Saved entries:
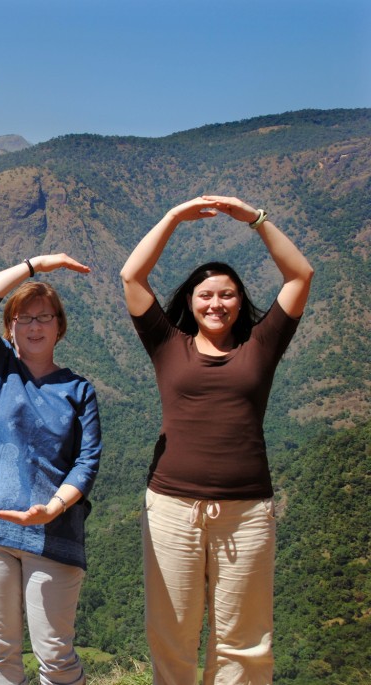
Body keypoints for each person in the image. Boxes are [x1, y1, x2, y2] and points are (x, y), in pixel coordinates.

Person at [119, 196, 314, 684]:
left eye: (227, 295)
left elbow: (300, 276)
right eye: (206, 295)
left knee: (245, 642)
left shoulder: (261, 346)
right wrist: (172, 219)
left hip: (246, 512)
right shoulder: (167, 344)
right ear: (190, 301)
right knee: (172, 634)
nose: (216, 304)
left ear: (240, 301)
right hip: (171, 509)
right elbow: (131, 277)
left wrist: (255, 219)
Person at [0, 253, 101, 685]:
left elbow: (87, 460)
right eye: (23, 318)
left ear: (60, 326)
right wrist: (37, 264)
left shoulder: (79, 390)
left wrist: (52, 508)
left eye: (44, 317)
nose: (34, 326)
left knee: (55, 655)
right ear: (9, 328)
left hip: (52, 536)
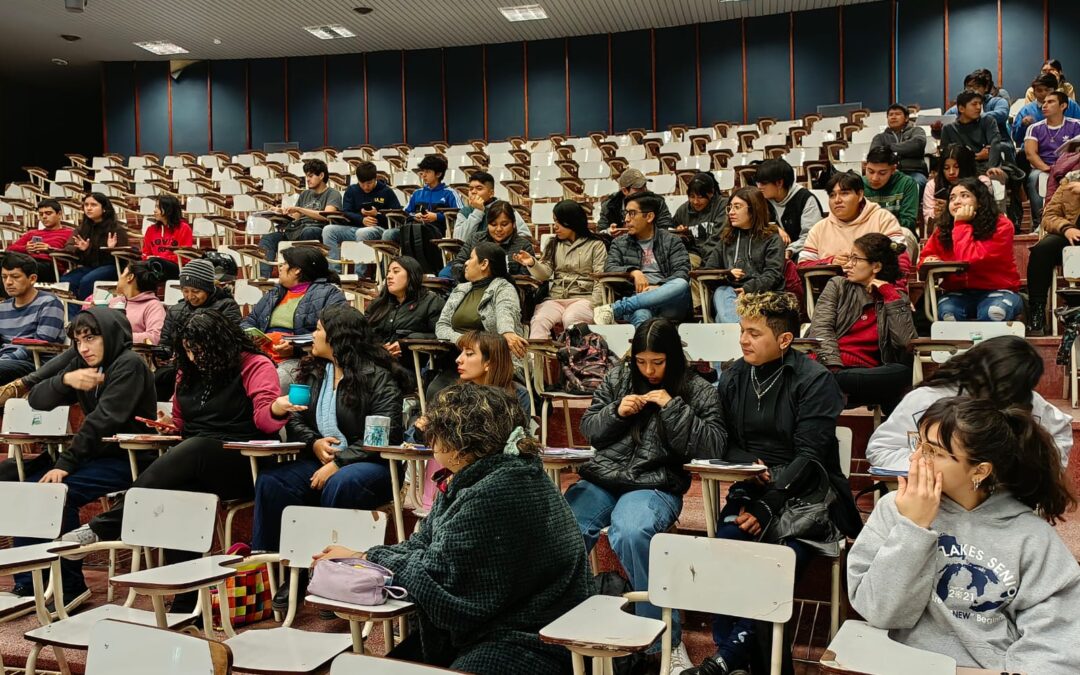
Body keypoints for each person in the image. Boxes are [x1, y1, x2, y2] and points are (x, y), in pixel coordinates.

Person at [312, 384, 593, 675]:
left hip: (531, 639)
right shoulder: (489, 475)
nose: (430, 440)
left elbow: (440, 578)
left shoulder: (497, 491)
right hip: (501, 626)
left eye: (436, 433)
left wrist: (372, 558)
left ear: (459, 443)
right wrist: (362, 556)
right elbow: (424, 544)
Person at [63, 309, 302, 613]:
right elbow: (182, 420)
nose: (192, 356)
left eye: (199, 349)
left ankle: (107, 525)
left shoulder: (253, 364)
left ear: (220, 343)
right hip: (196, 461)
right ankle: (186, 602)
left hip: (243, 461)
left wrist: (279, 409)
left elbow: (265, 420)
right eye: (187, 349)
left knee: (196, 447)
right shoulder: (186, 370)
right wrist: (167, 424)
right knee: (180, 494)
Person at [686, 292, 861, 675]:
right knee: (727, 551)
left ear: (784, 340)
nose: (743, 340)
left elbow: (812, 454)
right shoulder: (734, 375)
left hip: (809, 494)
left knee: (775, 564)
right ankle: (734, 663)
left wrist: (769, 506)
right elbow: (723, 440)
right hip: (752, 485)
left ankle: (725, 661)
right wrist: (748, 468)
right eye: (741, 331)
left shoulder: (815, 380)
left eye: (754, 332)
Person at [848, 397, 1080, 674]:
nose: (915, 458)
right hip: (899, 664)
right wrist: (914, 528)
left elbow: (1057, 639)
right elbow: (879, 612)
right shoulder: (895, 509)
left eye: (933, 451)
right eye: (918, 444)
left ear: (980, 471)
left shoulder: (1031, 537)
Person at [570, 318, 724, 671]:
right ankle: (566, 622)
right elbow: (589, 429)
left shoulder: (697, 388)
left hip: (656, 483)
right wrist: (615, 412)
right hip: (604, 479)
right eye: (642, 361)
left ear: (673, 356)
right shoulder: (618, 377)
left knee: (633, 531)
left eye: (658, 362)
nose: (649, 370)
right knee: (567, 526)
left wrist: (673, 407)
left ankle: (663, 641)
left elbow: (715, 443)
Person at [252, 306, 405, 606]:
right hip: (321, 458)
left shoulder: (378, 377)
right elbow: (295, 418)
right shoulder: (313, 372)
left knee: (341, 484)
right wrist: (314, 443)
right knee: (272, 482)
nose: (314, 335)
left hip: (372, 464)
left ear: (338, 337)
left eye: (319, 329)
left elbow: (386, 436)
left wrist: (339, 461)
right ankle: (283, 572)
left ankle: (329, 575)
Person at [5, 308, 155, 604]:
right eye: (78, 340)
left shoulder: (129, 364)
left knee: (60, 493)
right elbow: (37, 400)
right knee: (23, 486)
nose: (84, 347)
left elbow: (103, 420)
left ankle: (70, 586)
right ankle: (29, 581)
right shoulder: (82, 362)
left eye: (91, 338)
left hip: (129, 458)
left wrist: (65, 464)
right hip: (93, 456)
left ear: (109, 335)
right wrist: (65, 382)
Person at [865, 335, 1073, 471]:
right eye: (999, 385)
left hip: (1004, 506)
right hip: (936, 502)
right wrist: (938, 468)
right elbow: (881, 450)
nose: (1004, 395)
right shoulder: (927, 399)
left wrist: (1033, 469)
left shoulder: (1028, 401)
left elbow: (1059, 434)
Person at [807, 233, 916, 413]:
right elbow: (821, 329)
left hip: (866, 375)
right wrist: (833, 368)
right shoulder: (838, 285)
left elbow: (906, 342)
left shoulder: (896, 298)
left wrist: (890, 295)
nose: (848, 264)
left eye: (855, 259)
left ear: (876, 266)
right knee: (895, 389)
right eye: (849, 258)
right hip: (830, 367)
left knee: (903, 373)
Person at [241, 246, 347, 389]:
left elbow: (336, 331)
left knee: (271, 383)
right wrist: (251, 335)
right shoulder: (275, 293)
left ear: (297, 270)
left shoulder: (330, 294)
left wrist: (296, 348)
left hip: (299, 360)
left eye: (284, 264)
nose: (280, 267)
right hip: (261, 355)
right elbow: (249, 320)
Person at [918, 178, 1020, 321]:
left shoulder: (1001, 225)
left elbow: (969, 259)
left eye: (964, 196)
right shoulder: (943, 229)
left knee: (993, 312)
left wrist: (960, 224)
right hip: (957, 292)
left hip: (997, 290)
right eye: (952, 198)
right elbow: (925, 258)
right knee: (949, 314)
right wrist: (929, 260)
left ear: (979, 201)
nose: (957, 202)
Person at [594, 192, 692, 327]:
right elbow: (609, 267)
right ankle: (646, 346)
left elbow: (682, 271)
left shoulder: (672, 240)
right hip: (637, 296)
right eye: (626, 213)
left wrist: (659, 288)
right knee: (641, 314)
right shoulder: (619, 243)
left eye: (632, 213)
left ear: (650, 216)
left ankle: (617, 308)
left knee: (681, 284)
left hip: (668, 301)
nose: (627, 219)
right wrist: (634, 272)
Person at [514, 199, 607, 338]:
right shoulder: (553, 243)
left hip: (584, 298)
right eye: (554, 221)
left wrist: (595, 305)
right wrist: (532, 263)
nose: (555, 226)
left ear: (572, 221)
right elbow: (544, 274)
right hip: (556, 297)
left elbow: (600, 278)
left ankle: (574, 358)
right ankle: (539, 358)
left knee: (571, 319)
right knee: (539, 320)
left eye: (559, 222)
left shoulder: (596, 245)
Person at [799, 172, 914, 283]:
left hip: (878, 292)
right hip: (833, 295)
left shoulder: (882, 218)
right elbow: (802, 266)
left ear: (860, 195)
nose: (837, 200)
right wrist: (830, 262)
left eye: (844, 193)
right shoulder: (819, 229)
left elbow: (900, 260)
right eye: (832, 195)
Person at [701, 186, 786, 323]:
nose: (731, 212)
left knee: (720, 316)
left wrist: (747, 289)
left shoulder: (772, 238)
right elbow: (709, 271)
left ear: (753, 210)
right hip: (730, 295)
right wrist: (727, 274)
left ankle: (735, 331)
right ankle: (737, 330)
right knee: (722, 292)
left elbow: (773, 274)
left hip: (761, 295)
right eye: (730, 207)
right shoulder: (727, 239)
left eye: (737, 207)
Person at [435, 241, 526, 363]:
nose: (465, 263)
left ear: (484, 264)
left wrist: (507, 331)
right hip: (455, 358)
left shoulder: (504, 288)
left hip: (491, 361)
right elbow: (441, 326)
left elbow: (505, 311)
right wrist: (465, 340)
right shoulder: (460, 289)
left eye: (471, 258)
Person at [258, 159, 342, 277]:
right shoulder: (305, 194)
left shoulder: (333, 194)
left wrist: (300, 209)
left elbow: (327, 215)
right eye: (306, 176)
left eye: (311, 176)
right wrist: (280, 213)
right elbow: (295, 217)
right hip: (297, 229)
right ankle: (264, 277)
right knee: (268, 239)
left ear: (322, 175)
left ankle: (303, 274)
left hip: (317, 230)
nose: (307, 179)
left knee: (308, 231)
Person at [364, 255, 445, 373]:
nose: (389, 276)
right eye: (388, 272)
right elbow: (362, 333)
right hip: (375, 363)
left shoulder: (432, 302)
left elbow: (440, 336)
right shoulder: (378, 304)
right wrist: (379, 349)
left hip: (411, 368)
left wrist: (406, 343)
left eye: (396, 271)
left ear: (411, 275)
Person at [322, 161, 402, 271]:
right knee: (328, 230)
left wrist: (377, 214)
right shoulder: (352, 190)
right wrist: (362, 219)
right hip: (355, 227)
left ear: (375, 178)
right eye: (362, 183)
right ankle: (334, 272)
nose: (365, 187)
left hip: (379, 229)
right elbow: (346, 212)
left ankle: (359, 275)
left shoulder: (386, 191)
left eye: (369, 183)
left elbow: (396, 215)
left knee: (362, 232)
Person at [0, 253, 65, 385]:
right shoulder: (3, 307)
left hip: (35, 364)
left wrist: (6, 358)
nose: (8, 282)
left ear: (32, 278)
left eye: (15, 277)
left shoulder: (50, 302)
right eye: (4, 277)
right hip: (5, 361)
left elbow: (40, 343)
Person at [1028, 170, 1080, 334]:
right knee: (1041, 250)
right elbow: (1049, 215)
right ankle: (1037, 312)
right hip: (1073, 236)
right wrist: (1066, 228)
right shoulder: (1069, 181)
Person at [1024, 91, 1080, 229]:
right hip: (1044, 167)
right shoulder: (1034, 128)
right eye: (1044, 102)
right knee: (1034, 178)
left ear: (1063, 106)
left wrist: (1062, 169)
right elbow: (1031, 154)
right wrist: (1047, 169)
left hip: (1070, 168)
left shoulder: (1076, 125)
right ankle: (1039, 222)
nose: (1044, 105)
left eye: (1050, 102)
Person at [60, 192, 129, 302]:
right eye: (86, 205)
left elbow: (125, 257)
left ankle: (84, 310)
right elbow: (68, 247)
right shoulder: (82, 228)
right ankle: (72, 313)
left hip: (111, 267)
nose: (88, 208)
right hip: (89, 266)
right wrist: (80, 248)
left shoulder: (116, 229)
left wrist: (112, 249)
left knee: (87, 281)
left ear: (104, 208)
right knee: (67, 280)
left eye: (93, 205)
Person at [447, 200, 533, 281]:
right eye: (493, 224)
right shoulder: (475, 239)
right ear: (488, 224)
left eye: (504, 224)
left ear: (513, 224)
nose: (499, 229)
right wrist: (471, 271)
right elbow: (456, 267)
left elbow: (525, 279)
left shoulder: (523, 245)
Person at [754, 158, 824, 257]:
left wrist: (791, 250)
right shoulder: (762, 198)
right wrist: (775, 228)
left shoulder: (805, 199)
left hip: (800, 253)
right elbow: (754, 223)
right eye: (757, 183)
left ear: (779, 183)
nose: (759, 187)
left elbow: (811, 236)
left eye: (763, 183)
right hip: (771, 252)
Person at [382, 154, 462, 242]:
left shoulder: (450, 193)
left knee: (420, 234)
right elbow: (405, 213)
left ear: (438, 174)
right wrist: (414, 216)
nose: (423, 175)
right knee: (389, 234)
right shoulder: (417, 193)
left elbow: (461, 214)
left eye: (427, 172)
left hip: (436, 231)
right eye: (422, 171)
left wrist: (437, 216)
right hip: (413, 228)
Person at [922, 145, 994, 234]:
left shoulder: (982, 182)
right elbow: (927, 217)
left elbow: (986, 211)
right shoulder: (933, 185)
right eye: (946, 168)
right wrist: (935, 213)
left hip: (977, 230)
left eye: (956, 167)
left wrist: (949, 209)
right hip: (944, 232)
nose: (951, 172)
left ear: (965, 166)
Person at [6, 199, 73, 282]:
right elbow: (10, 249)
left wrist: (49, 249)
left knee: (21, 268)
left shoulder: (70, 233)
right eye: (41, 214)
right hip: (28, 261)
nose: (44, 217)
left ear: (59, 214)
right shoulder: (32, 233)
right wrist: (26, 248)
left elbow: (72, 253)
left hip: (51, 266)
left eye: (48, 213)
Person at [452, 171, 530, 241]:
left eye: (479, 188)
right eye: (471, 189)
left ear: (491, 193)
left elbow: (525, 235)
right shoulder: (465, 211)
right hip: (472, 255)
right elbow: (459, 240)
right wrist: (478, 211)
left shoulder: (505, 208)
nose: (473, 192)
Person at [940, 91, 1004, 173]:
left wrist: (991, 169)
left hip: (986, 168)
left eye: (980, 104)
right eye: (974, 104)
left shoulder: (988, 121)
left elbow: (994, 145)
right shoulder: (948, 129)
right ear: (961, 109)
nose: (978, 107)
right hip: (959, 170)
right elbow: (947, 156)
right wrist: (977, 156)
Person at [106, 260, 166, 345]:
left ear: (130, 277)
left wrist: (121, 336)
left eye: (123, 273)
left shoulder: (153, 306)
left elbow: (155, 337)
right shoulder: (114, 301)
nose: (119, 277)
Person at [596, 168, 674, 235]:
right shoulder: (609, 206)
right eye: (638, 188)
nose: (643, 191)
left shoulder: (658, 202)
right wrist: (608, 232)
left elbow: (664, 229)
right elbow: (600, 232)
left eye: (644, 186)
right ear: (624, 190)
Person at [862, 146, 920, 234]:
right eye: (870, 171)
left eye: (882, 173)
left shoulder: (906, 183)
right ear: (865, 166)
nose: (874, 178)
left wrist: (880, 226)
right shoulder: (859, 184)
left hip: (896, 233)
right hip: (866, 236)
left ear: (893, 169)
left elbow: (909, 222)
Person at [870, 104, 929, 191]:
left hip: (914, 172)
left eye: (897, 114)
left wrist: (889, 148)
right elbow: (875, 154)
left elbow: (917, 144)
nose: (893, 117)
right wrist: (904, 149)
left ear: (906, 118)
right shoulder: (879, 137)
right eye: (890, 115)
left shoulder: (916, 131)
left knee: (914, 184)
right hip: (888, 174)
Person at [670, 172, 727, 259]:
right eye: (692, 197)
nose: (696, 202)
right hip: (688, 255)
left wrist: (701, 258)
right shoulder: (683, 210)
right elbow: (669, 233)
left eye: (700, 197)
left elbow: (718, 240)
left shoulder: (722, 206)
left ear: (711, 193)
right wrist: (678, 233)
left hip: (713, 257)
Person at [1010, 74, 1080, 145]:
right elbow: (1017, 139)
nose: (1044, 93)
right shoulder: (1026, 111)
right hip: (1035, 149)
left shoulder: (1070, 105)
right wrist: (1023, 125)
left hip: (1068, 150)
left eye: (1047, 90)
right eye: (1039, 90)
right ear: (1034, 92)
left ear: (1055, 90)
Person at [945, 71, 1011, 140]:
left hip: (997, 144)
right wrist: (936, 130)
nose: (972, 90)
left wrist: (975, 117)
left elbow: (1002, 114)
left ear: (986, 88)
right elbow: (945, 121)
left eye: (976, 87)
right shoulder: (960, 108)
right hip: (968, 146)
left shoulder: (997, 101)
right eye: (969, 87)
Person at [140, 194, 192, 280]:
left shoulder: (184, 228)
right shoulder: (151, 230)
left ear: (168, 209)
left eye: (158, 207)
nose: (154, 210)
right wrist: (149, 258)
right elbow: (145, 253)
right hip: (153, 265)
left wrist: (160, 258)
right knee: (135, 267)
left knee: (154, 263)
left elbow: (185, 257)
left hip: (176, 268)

§ PROBLEM TO WORK ON
Give the lines again word for word, from the start of the records to the line holding "right wrist: (362, 556)", both included, and leave out any picture.

§ RESPONSE
Body keypoints for each person in the image. Boxes are [x1, y1, x2, y2] and points are (x, y), in pixel coordinates.

Person at [119, 196, 314, 684]:
left eye: (227, 295)
left elbow: (300, 276)
right eye: (206, 295)
left knee: (245, 642)
left shoulder: (261, 346)
right wrist: (172, 219)
left hip: (246, 512)
right shoulder: (167, 344)
right ear: (190, 301)
right knee: (172, 634)
nose: (216, 304)
left ear: (240, 301)
right hip: (171, 509)
right elbow: (131, 277)
left wrist: (255, 219)
Person at [0, 253, 101, 685]:
left elbow: (87, 460)
right eye: (23, 318)
left ear: (60, 326)
right wrist: (37, 264)
left shoulder: (79, 390)
left wrist: (52, 508)
left eye: (44, 317)
nose: (34, 326)
left knee: (55, 655)
right ear: (9, 328)
left hip: (52, 536)
Body keypoints for each person in the image. Boxes are [x1, y1, x2, y2] and points are (x, y), in pixel coordinates.

Person at [312, 384, 593, 675]:
left hip: (531, 639)
right shoulder: (489, 475)
nose: (430, 440)
left elbow: (440, 578)
left shoulder: (497, 491)
right hip: (501, 626)
left eye: (436, 433)
left wrist: (372, 558)
left ear: (459, 443)
right wrist: (362, 556)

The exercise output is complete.